= PASSAGE =
Now, clearly, we're not in the business of marketing. I couldn't think of a better name. But essentially, this was an acknowledgement, again back in 2018, that computation and biomedicine were going to intersect and produce some of the world's most valuable companies, and we still believe this to be true today. It's only kind of garnered more interest and support from the ecosystem. So, I want to just kind of clarify, it's been an enduring interest for me, but it's been largely like a practical interest and something I've done professionally.
Going back to medical school was a really unique opportunity to dive more deeply into some of these areas from a research perspective and to do so kind of free of the constraints or
the pressures of business or finance or commercial interests, frankly, and has allowed me to really intellectually explore the research questions that I find most salient. So, when GPT came out -- specifically in the form of ChatGPT that most people became aware of because it was accessible via this chat like user interface -- that to me was a really unique moment in medicine because, one, I started using it to study and I thought that was like a really interesting opportunity. I think I probably passed Step One because I was using GPT to quickly reference answers and the like. But, two, I actually saw colleagues pulling up in the hospital and saw the way that access to information in this specific way -- this this kind of command line interface for medicine that I've also written a lot about -- was going to be transformative.
So, I thought no better opportunity than to kind of marry some of these research questions with the leaders in the field who are asking them -- and that's Dr. Shah at Stanford -- to say what will be the clinical utility of large language model information retrieval at the point of care? That's the very kind of initial question we set out to answer. So, just kind of summarizing some of the work for folks listening, we essentially gathered a number of questions from physicians at the point of care at Stanford. Oncologists at Stanford had different questions about how they might proceed with treatment or a cardiologist had a question about a particular intervention. We gathered all of those questions and then we fed them through a large language model, specifically we fed it through ChatGPT.
What we were interested in analyzing was, what is the value of this information at the point of care and before even getting to value, is the information that a large language model is able to synthesize safe? Does it potentially cause harm? And if it causes harm, what are the implications of that, right? All of these questions are being asked in the spirit of what would it look like to have AI specialist consults in a real-world environment. So, that was kind of the initial question we started to answer.
You know, derivative work that the lab is now working on has really started to say, OK, we have large language models that are being applied to various clinical tasks...how do we build the right validation benchmarks and evaluation criteria to know whether or not the task is performing well? Obviously, we can always ask another physician to say, was this answer safe? Was it harmful? Was it clinically useful? But if we're going to scale the kind of research that we're doing and really understand the implications at a high level, developing these standards will be critical for the industry, and that's across clinical tasks and biochemical tasks. So, that's kind of where the future direction of the work is heading.
But as you can tell, it was like super applicable to my day to day being able to use ChatGPT and then kind of ask questions about the utility of these technologies directly at the point of care.

= DATA =

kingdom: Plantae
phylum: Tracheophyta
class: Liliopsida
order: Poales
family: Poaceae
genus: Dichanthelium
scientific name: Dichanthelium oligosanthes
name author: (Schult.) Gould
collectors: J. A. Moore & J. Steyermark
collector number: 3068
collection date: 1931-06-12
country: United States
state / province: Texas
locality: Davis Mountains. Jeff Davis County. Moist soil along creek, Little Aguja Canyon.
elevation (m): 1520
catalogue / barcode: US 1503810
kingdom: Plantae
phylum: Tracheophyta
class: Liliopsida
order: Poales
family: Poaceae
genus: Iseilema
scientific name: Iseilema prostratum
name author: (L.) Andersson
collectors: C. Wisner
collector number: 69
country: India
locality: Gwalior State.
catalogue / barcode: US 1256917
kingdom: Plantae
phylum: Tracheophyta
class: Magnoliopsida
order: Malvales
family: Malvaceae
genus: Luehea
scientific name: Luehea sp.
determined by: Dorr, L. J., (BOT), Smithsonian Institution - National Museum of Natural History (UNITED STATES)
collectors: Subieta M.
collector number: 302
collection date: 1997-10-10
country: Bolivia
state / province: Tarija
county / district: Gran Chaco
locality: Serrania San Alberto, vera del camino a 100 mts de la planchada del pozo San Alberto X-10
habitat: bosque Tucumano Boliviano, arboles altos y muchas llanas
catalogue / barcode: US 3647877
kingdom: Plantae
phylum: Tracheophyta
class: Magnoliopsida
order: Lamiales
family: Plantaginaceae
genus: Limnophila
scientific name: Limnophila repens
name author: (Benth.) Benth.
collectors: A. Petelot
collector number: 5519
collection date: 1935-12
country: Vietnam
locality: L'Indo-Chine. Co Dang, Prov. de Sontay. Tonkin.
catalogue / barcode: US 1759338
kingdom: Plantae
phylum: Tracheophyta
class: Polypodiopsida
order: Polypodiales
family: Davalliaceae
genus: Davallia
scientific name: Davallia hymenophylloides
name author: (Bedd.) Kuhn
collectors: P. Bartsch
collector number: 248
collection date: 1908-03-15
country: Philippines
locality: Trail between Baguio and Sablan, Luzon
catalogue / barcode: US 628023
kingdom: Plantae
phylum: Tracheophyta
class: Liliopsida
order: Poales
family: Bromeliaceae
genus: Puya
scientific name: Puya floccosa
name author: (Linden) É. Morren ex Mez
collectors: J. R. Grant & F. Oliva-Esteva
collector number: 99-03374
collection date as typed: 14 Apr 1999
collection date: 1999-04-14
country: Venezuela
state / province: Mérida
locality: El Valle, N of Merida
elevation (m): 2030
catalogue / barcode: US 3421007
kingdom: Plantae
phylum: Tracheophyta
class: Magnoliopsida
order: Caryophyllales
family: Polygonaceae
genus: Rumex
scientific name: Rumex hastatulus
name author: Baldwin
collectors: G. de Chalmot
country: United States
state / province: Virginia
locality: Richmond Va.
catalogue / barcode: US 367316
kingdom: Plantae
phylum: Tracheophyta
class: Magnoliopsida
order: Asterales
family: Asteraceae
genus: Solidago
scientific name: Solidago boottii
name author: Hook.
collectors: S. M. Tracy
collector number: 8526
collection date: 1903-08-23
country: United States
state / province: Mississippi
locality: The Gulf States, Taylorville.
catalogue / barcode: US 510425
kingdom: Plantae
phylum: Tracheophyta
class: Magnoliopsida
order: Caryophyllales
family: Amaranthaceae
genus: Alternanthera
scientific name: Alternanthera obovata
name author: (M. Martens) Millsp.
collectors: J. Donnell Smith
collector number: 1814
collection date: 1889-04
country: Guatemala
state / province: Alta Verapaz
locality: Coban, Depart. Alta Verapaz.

= AIM OF THE EXERCISE =
Carry on the passage about large language models at the point of care, starting after its last sentence. The lines aren't needed for this.

= OUTPUT FOR THIS EXERCISE =
Shiv: Yeah, absolutely. So, so exciting because I mean, things are improving so quickly. We recently also had Michael Howell, who's the chief clinical officer at Google, on the podcast, and he cited that the performance of MedPaLM on USMLE went from 60% or lower in December to now over 80% in May this year. So, who knows...by the time we're actually in practice -- if you choose to go that route -- how good these LLMs will be with GPT 5, 6, 7, etc.
So, how has it been returning to med school? Has anything surprised you? Are you getting a lot of questions from fellow med students about your time in venture? Are you still being pitched? How are you balancing being a board member while being in med school? I would love just your overview of the return to med school.
Morgan: Yeah, I imagine it's one you can relate to, but it's certainly been an adjustment, you know, to go from having full autonomy of your schedule as a venture capitalist -- which is one of the best perks of the job is that it's a very autonomous, creative job -- to being told where to be, when to be there, how long you're going to be there, when you're going home. A lot of that has been a big adjustment, candidly.
But I actually I try to keep the two worlds separate. That sounds funny and strange. Like, why wouldn't you integrate the venture work more in the medical side? But like, I'm here to learn and train as a physician, I'm not here to pitch products or source the next great company. If I just wanted to do that, I could have stayed in venture. So, frankly, I've kept the two worlds largely separate.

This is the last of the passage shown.